HM Revenue & Customs (HMRC) has confirmed that its Real Time Information (RTI) system, developed to improve the operation of PAYE taxation, is to go ahead with a pilot beginning in April 2012.
The department is to invite software developers and volunteer employers to take part in the pilot. If it is successful, employers will be required to begin using RTI from April 2013, with all of them having to do so by October of that year.
Under RTI employers will report tax and national insurance deductions at the same time as they pay their employees, rather than at the end of the financial year.
HMRC said that RTI is aimed at: making it easier to ensure individuals pay the right tax after a change of job; remove the need for the P45/P46 process over time; offer the prospect of simplifying the PAYE end of year reconciliation process for employers and HMRC; remove much of the uncertainty that leads to errors in the tax credits system; and support the introduction of the universal credit from October 2013.
Work on the quality of the data going into the system will begin in October of this year and continue until all employers have moved to the new system successfully.

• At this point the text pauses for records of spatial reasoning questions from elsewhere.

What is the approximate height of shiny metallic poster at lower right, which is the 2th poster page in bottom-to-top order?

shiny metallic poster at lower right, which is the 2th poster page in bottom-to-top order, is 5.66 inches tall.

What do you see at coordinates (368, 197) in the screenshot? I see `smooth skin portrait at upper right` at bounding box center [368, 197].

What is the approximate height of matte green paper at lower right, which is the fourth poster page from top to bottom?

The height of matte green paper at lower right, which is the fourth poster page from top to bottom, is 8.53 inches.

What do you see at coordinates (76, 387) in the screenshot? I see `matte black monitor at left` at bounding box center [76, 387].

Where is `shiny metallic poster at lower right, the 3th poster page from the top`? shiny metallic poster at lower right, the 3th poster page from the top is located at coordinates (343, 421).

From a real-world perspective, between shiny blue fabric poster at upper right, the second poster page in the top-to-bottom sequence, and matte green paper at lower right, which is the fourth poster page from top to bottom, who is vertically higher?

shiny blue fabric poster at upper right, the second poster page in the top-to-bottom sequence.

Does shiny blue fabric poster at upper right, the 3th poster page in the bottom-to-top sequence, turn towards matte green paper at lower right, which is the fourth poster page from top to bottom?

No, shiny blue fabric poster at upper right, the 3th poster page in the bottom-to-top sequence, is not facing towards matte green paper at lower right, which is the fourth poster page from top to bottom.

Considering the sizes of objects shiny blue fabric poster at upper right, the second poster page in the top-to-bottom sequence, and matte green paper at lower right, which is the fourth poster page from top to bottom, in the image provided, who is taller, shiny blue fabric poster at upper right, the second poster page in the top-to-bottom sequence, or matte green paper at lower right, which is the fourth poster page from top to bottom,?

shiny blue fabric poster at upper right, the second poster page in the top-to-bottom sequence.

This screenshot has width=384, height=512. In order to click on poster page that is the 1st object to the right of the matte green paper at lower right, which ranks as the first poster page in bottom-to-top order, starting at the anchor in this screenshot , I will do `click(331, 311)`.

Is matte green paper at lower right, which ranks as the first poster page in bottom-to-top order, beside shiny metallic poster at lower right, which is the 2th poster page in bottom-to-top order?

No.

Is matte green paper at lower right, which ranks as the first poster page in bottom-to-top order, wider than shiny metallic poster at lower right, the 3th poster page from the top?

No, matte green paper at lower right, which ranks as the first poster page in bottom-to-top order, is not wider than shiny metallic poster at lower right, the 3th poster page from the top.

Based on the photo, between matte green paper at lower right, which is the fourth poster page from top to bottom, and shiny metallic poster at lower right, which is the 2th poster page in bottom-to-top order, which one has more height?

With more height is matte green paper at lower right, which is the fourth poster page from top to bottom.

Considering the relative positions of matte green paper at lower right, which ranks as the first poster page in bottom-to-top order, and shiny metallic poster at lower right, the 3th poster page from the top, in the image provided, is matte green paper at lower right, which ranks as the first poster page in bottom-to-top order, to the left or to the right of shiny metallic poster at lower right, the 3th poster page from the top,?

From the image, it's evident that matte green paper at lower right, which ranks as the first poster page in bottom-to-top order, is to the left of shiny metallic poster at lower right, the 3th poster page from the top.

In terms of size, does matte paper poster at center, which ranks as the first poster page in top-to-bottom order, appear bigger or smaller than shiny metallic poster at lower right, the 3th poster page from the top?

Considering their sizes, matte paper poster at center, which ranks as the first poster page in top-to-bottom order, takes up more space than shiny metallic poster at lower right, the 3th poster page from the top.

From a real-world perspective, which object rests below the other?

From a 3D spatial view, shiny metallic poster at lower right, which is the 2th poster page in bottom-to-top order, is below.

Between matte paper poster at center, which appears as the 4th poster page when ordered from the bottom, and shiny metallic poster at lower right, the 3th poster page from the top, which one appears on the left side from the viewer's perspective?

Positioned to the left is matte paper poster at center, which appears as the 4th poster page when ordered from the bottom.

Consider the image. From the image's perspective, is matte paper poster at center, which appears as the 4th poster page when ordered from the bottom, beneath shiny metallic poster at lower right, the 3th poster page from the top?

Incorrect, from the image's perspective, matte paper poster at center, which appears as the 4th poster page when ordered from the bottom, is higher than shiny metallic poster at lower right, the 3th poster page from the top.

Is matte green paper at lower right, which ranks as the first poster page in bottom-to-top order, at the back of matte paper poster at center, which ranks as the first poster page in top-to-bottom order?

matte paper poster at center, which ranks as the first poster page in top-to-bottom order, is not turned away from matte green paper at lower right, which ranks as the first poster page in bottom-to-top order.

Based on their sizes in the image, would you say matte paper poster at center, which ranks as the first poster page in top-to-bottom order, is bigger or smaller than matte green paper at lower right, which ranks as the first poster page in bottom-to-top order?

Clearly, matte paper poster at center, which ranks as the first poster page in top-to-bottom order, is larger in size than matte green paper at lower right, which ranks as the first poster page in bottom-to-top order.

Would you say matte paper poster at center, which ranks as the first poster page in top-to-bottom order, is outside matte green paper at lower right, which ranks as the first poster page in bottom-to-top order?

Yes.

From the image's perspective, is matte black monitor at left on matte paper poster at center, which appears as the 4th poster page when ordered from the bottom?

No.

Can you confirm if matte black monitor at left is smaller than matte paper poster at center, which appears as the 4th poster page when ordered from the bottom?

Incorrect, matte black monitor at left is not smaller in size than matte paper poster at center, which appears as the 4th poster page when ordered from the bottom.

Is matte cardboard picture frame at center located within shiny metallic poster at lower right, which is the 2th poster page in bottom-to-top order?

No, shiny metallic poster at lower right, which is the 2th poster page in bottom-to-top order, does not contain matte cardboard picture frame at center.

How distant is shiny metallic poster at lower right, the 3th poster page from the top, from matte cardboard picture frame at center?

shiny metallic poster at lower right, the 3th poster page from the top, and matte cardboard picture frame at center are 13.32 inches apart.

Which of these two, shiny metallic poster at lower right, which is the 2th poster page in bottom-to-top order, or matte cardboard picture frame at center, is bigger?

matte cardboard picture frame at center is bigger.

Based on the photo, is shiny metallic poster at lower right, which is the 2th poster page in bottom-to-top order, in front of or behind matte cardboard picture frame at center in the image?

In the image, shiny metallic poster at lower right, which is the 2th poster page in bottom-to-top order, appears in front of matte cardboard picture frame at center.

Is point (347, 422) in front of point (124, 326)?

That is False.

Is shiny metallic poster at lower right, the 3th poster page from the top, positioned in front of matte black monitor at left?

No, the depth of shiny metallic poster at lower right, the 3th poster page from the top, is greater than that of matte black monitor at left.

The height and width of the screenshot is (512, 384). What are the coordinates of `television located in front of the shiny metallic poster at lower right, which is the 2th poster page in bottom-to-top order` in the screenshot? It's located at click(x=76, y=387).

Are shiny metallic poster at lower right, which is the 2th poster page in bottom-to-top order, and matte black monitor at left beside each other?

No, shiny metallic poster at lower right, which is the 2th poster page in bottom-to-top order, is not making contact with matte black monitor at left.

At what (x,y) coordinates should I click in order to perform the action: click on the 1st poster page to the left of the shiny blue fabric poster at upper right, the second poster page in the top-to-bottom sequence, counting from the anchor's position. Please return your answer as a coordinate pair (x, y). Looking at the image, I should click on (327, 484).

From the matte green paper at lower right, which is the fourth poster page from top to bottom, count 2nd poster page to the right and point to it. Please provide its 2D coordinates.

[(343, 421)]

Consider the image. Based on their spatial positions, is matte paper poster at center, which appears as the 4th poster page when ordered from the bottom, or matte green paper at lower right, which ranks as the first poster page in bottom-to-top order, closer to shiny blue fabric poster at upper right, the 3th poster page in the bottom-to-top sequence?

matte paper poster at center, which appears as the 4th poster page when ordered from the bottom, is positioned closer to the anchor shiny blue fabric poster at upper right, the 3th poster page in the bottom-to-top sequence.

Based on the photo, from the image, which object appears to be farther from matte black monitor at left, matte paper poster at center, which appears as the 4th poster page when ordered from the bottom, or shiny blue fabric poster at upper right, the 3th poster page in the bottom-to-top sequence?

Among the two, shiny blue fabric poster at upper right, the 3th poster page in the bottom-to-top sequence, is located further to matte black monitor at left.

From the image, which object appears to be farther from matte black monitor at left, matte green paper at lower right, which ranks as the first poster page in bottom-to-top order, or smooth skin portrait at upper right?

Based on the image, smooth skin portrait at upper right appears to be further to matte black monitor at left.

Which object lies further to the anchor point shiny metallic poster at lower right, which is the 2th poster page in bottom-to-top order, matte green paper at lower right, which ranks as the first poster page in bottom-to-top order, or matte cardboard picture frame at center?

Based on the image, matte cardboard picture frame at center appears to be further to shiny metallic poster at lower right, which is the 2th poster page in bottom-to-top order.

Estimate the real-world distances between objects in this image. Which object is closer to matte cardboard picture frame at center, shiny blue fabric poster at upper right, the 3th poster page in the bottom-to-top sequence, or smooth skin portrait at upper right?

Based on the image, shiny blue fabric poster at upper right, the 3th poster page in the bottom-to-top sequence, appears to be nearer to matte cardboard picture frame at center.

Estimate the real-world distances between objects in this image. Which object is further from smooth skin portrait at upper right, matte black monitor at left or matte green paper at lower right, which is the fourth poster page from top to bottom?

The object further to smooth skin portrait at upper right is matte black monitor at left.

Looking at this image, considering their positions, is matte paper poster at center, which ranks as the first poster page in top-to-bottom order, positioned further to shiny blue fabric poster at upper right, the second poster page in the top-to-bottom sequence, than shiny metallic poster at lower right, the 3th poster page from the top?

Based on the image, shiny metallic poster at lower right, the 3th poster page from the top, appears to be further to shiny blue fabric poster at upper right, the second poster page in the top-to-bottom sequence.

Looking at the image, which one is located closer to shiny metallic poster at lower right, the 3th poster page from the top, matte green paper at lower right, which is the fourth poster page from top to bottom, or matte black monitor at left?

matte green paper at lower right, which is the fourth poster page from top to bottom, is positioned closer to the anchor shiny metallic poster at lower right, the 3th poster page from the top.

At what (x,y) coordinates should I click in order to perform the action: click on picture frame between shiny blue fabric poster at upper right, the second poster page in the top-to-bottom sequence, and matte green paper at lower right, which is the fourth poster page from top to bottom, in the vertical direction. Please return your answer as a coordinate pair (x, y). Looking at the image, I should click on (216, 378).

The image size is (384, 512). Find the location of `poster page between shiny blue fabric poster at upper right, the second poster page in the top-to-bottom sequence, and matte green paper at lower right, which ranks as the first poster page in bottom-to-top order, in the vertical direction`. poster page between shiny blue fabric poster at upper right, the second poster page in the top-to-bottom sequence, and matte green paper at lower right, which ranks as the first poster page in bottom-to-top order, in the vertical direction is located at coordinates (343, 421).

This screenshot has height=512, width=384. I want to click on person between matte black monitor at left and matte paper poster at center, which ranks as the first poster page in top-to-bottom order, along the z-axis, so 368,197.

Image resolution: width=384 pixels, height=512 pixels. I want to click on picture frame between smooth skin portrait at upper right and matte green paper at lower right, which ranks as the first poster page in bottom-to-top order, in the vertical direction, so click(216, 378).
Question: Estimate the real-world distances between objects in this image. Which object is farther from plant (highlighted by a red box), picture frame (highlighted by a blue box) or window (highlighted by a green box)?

David Gauke, exchequer secretary to the Treasury, said: "Real Time Information will support improvements to the PAYE system, making it more accurate for taxpayers and easier for employers and HMRC to administer. We need a PAYE system that can meet the demands of the 21st century workplace and ensure that the tax system works better."
Stephen Banyard, acting director general for personal tax at HMRC, said: "We wanted people who use the system every day to give us their views on the collection of Real Time Information. We have listened to the concerns of payroll providers and employers surrounding the proposed mandation date and amended our plans to take these into account.